[Chart analysis data]
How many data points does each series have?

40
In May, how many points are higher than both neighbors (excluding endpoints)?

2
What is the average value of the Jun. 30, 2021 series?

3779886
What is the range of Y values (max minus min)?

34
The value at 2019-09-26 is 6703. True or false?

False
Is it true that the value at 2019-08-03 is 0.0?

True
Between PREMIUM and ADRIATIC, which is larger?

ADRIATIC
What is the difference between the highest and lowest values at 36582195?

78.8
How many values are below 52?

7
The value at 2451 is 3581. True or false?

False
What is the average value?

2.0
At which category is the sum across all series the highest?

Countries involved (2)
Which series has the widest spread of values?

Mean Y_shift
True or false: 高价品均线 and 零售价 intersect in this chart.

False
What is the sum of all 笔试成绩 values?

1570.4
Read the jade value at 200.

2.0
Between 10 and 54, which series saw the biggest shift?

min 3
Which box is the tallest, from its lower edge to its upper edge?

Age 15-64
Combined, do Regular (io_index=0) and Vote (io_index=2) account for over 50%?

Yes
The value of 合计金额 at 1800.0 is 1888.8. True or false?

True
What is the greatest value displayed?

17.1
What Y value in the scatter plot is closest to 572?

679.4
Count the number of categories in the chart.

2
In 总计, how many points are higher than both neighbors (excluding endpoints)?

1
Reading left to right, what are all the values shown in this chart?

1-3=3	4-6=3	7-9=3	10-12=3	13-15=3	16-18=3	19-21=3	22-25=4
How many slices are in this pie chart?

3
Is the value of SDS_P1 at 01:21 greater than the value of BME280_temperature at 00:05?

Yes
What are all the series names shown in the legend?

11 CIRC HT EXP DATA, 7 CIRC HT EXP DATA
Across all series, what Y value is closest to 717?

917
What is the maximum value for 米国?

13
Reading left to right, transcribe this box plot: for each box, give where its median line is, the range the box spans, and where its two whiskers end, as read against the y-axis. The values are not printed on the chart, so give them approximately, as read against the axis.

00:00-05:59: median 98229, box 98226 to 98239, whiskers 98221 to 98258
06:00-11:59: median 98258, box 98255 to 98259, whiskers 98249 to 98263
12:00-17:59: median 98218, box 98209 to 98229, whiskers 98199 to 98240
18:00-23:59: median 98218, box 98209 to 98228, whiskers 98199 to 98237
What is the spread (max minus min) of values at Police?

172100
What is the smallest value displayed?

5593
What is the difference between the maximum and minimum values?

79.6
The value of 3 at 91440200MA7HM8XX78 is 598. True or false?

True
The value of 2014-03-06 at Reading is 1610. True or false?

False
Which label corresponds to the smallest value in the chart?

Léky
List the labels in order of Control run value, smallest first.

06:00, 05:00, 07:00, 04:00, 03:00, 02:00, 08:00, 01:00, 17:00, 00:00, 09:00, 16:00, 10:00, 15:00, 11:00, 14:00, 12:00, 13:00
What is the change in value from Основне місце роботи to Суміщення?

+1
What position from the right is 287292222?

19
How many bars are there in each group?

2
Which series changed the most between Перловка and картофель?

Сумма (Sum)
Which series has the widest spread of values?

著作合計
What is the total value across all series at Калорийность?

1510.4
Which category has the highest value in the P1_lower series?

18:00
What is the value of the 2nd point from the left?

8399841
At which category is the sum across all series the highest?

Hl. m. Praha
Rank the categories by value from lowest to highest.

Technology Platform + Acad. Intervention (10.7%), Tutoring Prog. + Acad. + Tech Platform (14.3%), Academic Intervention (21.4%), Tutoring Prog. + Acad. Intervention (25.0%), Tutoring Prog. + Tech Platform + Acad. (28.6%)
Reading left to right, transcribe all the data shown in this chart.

#### Work task
Change every occurrence of "widest spread of values" in the records above to "largest range of values", and reproduce the records with nothing else altered.

#### Exercise response
How many data points does each series have?

40
In May, how many points are higher than both neighbors (excluding endpoints)?

2
What is the average value of the Jun. 30, 2021 series?

3779886
What is the range of Y values (max minus min)?

34
The value at 2019-09-26 is 6703. True or false?

False
Is it true that the value at 2019-08-03 is 0.0?

True
Between PREMIUM and ADRIATIC, which is larger?

ADRIATIC
What is the difference between the highest and lowest values at 36582195?

78.8
How many values are below 52?

7
The value at 2451 is 3581. True or false?

False
What is the average value?

2.0
At which category is the sum across all series the highest?

Countries involved (2)
Which series has the largest range of values?

Mean Y_shift
True or false: 高价品均线 and 零售价 intersect in this chart.

False
What is the sum of all 笔试成绩 values?

1570.4
Read the jade value at 200.

2.0
Between 10 and 54, which series saw the biggest shift?

min 3
Which box is the tallest, from its lower edge to its upper edge?

Age 15-64
Combined, do Regular (io_index=0) and Vote (io_index=2) account for over 50%?

Yes
The value of 合计金额 at 1800.0 is 1888.8. True or false?

True
What is the greatest value displayed?

17.1
What Y value in the scatter plot is closest to 572?

679.4
Count the number of categories in the chart.

2
In 总计, how many points are higher than both neighbors (excluding endpoints)?

1
Reading left to right, what are all the values shown in this chart?

1-3=3	4-6=3	7-9=3	10-12=3	13-15=3	16-18=3	19-21=3	22-25=4
How many slices are in this pie chart?

3
Is the value of SDS_P1 at 01:21 greater than the value of BME280_temperature at 00:05?

Yes
What are all the series names shown in the legend?

11 CIRC HT EXP DATA, 7 CIRC HT EXP DATA
Across all series, what Y value is closest to 717?

917
What is the maximum value for 米国?

13
Reading left to right, transcribe this box plot: for each box, give where its median line is, the range the box spans, and where its two whiskers end, as read against the y-axis. The values are not printed on the chart, so give them approximately, as read against the axis.

00:00-05:59: median 98229, box 98226 to 98239, whiskers 98221 to 98258
06:00-11:59: median 98258, box 98255 to 98259, whiskers 98249 to 98263
12:00-17:59: median 98218, box 98209 to 98229, whiskers 98199 to 98240
18:00-23:59: median 98218, box 98209 to 98228, whiskers 98199 to 98237
What is the spread (max minus min) of values at Police?

172100
What is the smallest value displayed?

5593
What is the difference between the maximum and minimum values?

79.6
The value of 3 at 91440200MA7HM8XX78 is 598. True or false?

True
The value of 2014-03-06 at Reading is 1610. True or false?

False
Which label corresponds to the smallest value in the chart?

Léky
List the labels in order of Control run value, smallest first.

06:00, 05:00, 07:00, 04:00, 03:00, 02:00, 08:00, 01:00, 17:00, 00:00, 09:00, 16:00, 10:00, 15:00, 11:00, 14:00, 12:00, 13:00
What is the change in value from Основне місце роботи to Суміщення?

+1
What position from the right is 287292222?

19
How many bars are there in each group?

2
Which series changed the most between Перловка and картофель?

Сумма (Sum)
Which series has the largest range of values?

著作合計
What is the total value across all series at Калорийность?

1510.4
Which category has the highest value in the P1_lower series?

18:00
What is the value of the 2nd point from the left?

8399841
At which category is the sum across all series the highest?

Hl. m. Praha
Rank the categories by value from lowest to highest.

Technology Platform + Acad. Intervention (10.7%), Tutoring Prog. + Acad. + Tech Platform (14.3%), Academic Intervention (21.4%), Tutoring Prog. + Acad. Intervention (25.0%), Tutoring Prog. + Tech Platform + Acad. (28.6%)
Reading left to right, transcribe all the data shown in this chart.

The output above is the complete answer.